*WRITTEN EXERCISE*. Transcribe the data verbatim, beginning at the line that contains "Page size: 1654x1241." and stopping after the line that contains "list Source ordered".

======== DATA FOR THIS TASK ========

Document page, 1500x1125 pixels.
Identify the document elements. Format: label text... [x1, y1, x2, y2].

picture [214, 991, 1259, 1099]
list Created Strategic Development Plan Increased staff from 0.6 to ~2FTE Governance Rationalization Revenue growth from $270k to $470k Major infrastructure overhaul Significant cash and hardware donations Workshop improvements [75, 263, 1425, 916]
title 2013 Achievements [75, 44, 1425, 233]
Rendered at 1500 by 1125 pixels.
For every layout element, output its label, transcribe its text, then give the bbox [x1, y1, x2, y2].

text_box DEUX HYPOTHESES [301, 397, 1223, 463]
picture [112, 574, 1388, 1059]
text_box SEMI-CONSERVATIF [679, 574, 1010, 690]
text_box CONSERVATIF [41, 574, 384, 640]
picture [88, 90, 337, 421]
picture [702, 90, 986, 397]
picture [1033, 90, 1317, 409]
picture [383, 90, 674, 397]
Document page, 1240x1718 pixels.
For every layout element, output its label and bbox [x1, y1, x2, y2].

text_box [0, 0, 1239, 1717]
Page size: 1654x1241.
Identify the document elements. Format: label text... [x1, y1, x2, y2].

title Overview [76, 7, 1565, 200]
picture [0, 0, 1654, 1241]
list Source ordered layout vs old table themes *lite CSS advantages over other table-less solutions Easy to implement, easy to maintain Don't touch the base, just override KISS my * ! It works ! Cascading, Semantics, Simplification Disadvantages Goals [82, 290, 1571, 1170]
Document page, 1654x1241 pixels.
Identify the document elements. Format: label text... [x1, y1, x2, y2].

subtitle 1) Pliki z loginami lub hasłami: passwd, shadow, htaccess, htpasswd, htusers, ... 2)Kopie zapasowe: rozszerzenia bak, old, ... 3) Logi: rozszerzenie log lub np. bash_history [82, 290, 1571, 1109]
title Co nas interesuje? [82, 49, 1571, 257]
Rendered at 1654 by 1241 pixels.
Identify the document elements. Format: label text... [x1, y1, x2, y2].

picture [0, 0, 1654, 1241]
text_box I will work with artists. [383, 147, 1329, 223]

========

*OUTPUT OF THE TASK*.
Page size: 1654x1241.
Identify the document elements. Format: label text... [x1, y1, x2, y2].

title Overview [76, 7, 1565, 200]
picture [0, 0, 1654, 1241]
list Source ordered layout vs old table themes *lite CSS advantages over other table-less solutions Easy to implement, easy to maintain Don't touch the base, just override KISS my * ! It works ! Cascading, Semantics, Simplification Disadvantages Goals [82, 290, 1571, 1170]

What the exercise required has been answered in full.